An Argument For Single-Asset Lightning Network



Summary:

In a recent email conversation, Tamas Blummer and ZmnSCPxj discussed the issue of making an asset swap offer using HTLC on the Lightning Network. Tying up funds with an offer that can be taken up until the timelock expiry implies both opportunity cost and a premium for optional exercise, yet there is no mechanism in LN to require compensation for these costs. Despite this, exchanges may still make such offers, but with an exchange rate between the assets that compensate them for the cost they incur by making the offer. Exchanges will also limit the quantity of outstanding offers, so they can manage the risk of options written, which might lead to making offers only to known traders or those who pay for receiving an offer with a regular LN payment in-advance.ZmnSCPxj notes that although a market maker could still be profitable as long as the option is worth less than the bid-ask spread, the option premium cannot be charged in the not-exercised branch.

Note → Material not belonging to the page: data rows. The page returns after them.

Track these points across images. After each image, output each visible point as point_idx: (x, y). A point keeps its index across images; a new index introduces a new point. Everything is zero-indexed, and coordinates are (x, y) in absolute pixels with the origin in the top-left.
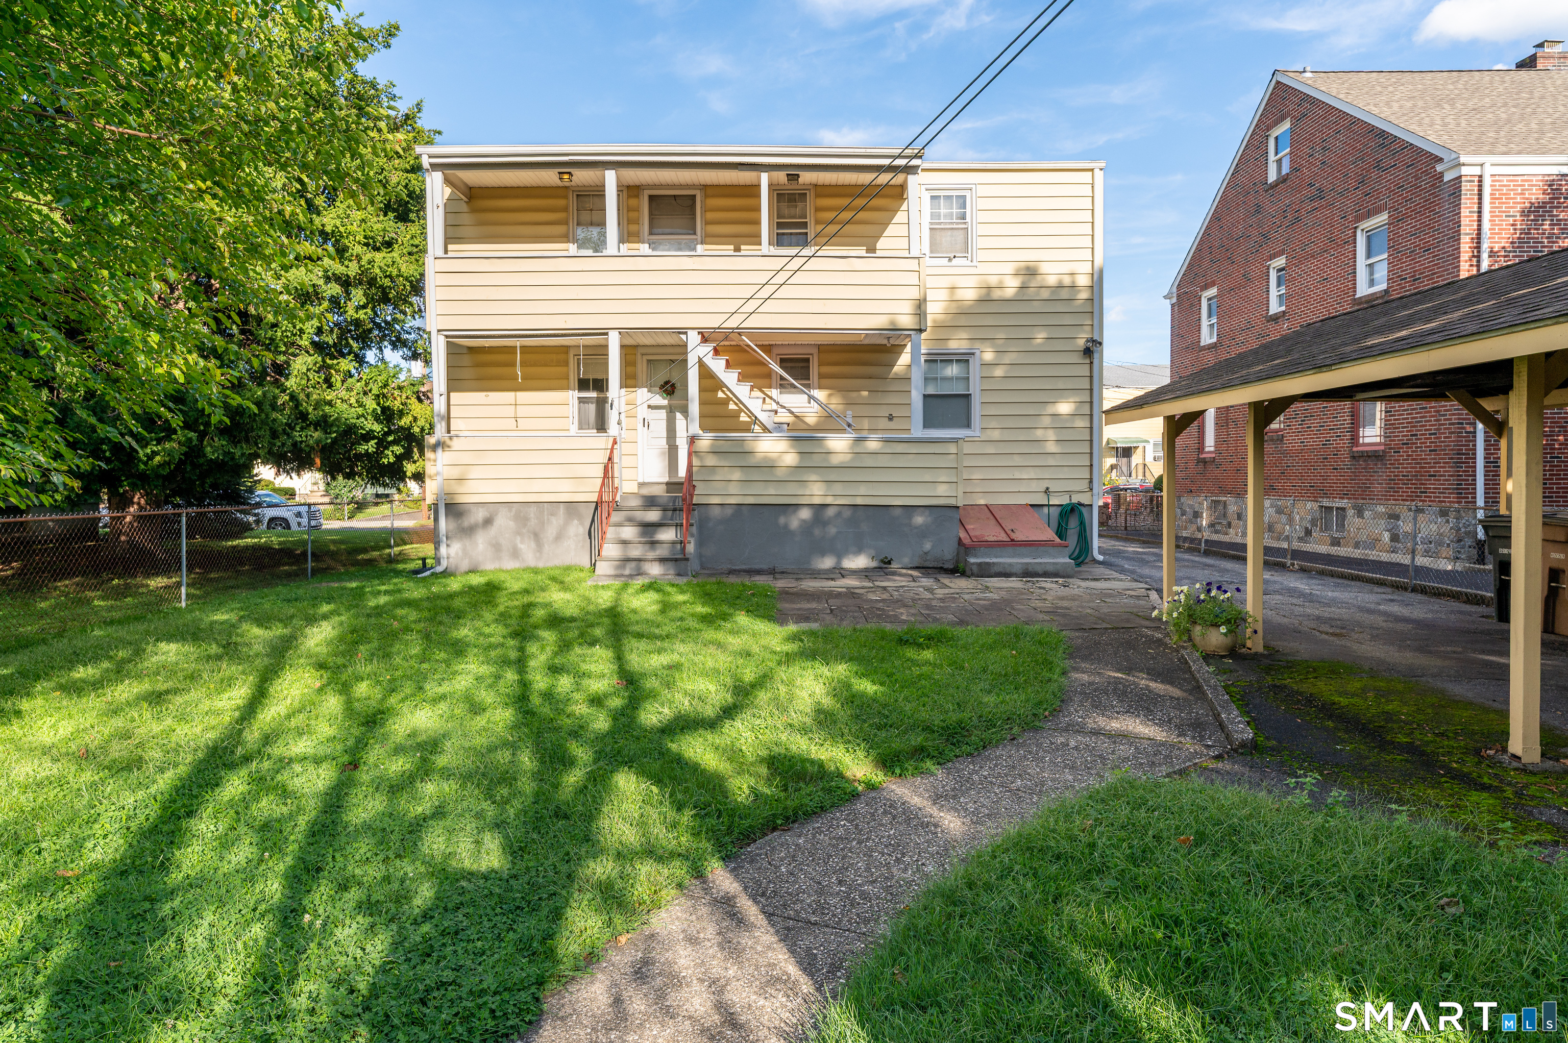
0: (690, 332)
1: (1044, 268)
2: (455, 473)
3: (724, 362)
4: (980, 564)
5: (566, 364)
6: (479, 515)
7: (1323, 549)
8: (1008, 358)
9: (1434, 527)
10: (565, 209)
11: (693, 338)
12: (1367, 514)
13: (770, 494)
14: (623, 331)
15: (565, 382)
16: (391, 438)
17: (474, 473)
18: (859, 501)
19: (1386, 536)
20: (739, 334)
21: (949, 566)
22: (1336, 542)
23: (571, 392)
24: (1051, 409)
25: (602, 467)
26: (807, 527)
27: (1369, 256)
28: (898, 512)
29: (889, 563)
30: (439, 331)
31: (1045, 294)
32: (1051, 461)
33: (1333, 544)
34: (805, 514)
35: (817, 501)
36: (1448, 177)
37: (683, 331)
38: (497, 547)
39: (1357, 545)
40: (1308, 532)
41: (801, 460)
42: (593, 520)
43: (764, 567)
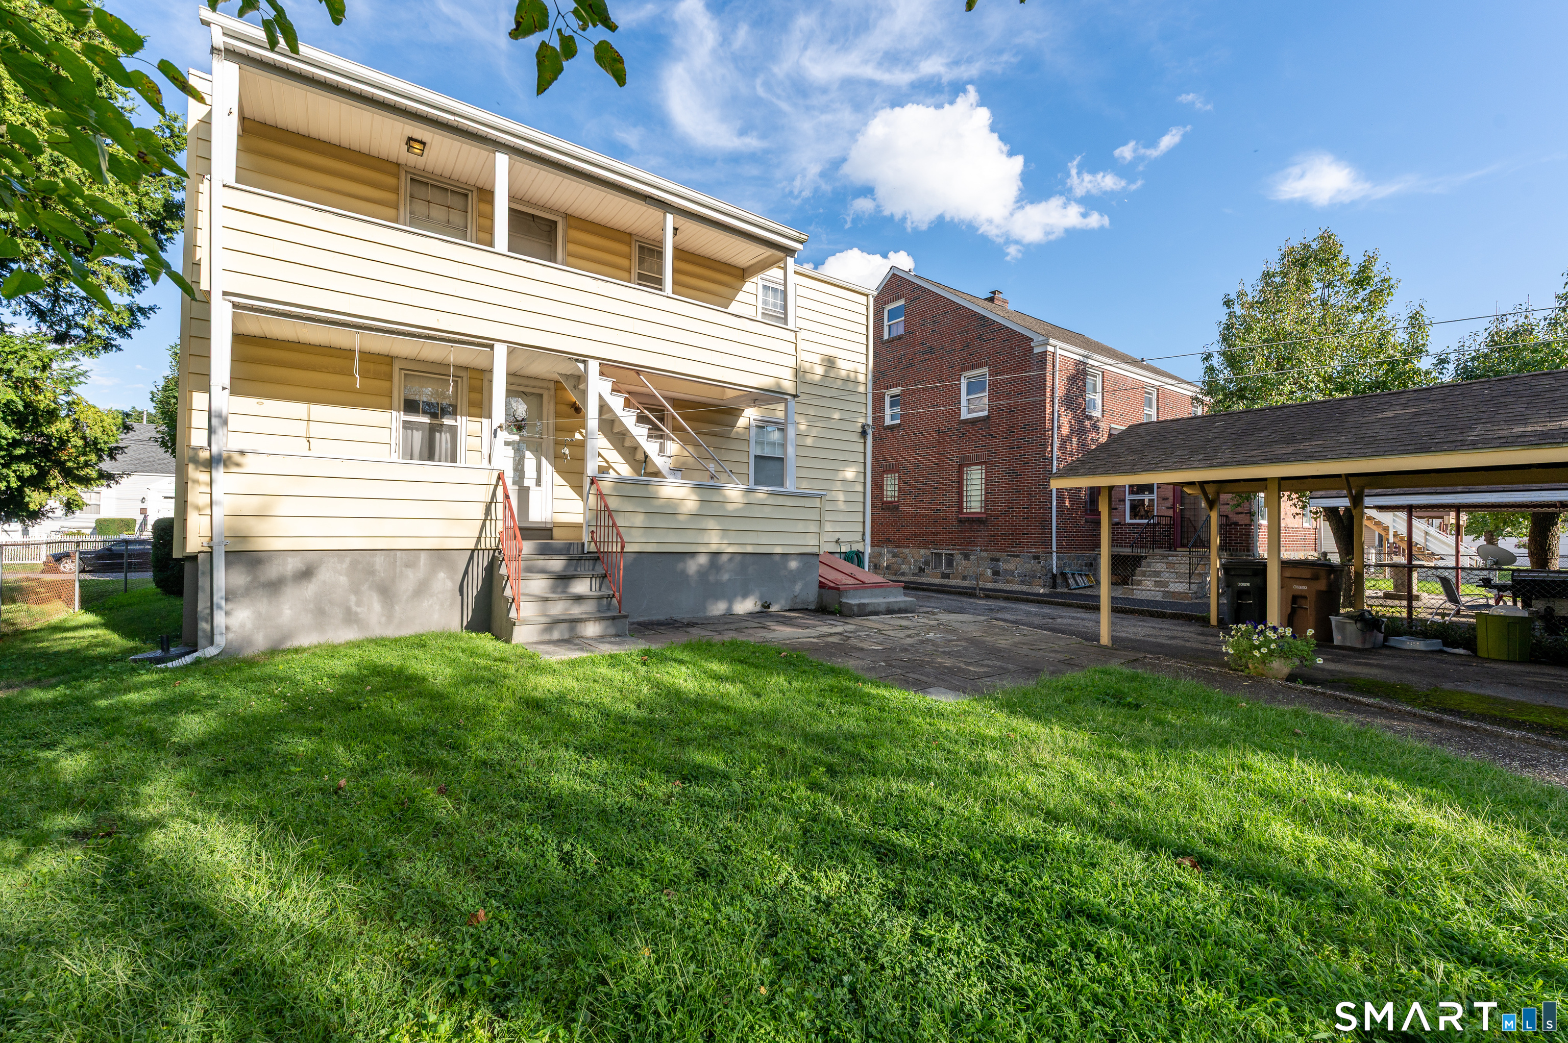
0: (591, 362)
1: (840, 364)
2: (249, 505)
3: (622, 400)
4: (859, 605)
5: (390, 378)
6: (292, 565)
7: (937, 581)
8: (814, 432)
9: (1029, 566)
10: (396, 191)
11: (594, 367)
12: (972, 557)
13: (672, 542)
14: (514, 348)
15: (386, 400)
16: (19, 451)
17: (283, 507)
18: (749, 549)
19: (989, 572)
20: (638, 372)
21: (812, 607)
22: (946, 576)
23: (394, 413)
24: (841, 476)
25: (482, 508)
26: (703, 574)
27: (968, 394)
28: (777, 558)
29: (768, 607)
30: (225, 293)
31: (839, 383)
32: (841, 517)
33: (943, 577)
34: (703, 560)
35: (713, 548)
36: (1036, 350)
37: (584, 359)
38: (320, 613)
39: (964, 578)
40: (921, 570)
41: (701, 507)
42: (466, 572)
43: (662, 618)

This means that rational entities who know of this technique will create options "for free" until the exchange runs out of liquidity, making it impossible to create a multi-asset LN. Routing attempts will usually fail, and the weaker asset network will be further weakened as users leave it for the stronger asset network. The American Call Options drain funds from the exchange until it stops being profitable and operating as an exchange, further weakening the weaker asset network as it becomes even harder to pay from the stronger asset network to the weaker asset network, and so on.